12.5 Multiple Linear Regression

We mentioned in Example 12.6, income only explains \(\sim 7.84\%\) of the variation in credit score, which is very low.

In general, we can actually do a better job in explaining \(Y\) by adding not only one, but multiple explanatory variables:

\[Y = \beta_0 + \beta_1 X_1 + \beta_2 X_2 + ... + \beta_p X_p + \epsilon\]

In this model

  • We have \(p\) explanatory variables \(X_1, X_2, ..., X_p\).

    • Usually we do not want these explanatory variables to be correlated (associated) with one another, we’d rather them be independent. Casually speaking, this is because we want our model to be meaningful and do not want to include many similar variables into one model. There are more technical reasons for this, too, but probably another book will explain this better.
  • Model fitting:

    • Since the model now has more explanatory variables, we need another formula for the coefficient estimates and that will not be covered in this book. However, we can calculate the estimates (and their standard deviations) automatically using statistical softwares like R.

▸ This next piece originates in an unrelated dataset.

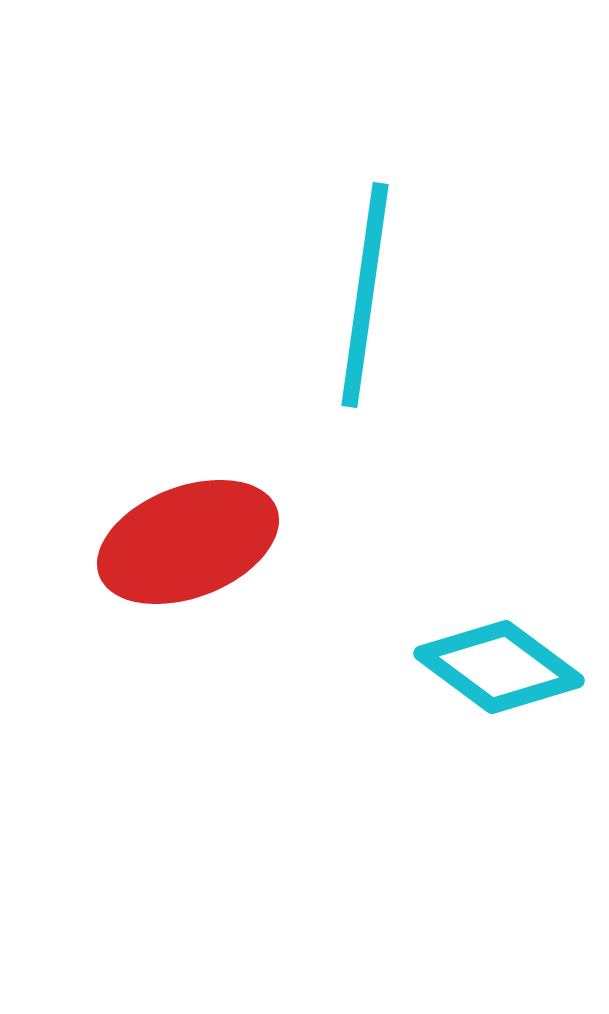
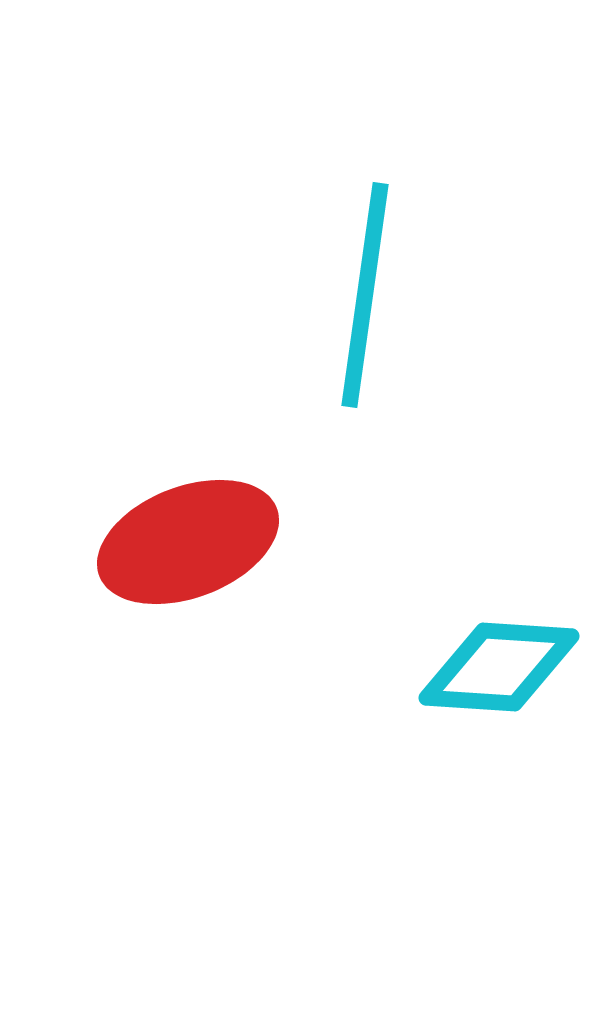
cyan diamond: rotated 33 degrees counterclockwise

    • The estimated coefficient \(\hat{\beta}_j\) for the \(j\)th explanatory variable can be interpreted in this way: keeping all other factors the same, one unit increase in the \(j\)th explanatory variable is associated with an average of \(\hat{\beta}_j\) increase in the response variable.

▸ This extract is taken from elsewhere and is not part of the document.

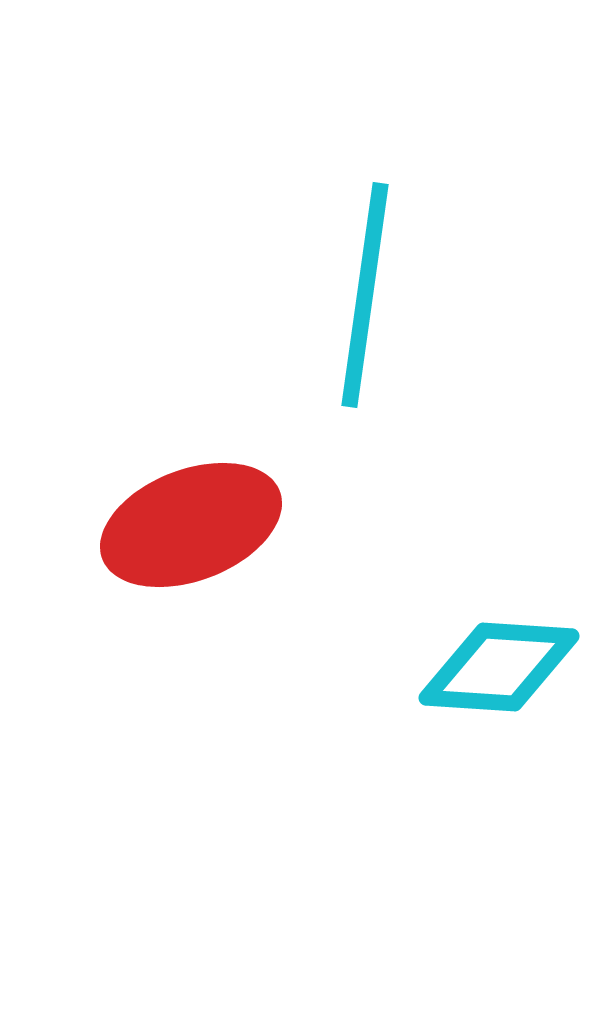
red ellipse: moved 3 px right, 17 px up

  • For categorical variables:

    • Statistical softwares R will treat categorical variables as follows. They will take one category as the baseline (=0), and then create one variable (yes/no or 1/0) for each of the additional category.

    • For example, in the student rent example, I can do a linear regression of falculty on income by first choosing Arts as my baseline, and then create another variable “isEngineering” which will give me 1 for students who go to Engineering major and 0 otherwise. And then I make another variable called “IsEnvironment”, and so forth

    • Interpretation: Now, suppose our estimated coefficient for “isEngineering” is \(\hat{\beta}_{\text{isEngineering}}\). We interpret this number as: a student in Engineering major will on average pays \(\hat{\beta}_{\text{isEngineering}}\) more on rent compared to a student in Arts major, keeping other variables fixed.

  • Model Inference:

    • To do statistical inference, i.e., using the data to make conclusions about the true population parameters \(\beta_1, \beta_2, ..., \beta_p\), we make the same LINE assumptions about the random errors \(\epsilon\).

    • Therefore, the model checking process is the same.

    • We still use the similar Wald-type tests as introduced in Section 12.2.2 with the estimated values and their standard deviation output from software. However, the degree of freedom of the \(t\)-distribution is now \(n - p - 1\).

  • The coefficient of determinant, \(R^2\) value, does not simply equal to the square of the correlation coefficient \(r^2\) anymore.

    • We can still get \(R^2\) value from the R output and interpret it the same way: \(R^2 \times 100\%\) of the variation of \(Y\) is explained by the model.

    • As we add more variables into the model, \(R^2\) will surely increase. However, we need to be very careful, or else we will do “overfitting”. That is, when we add too many variables, we are trying too hard to explain all the specific details of a sample, while losing our power to make a generalized conclusion about the population. Model selection is beyond the scope of this book.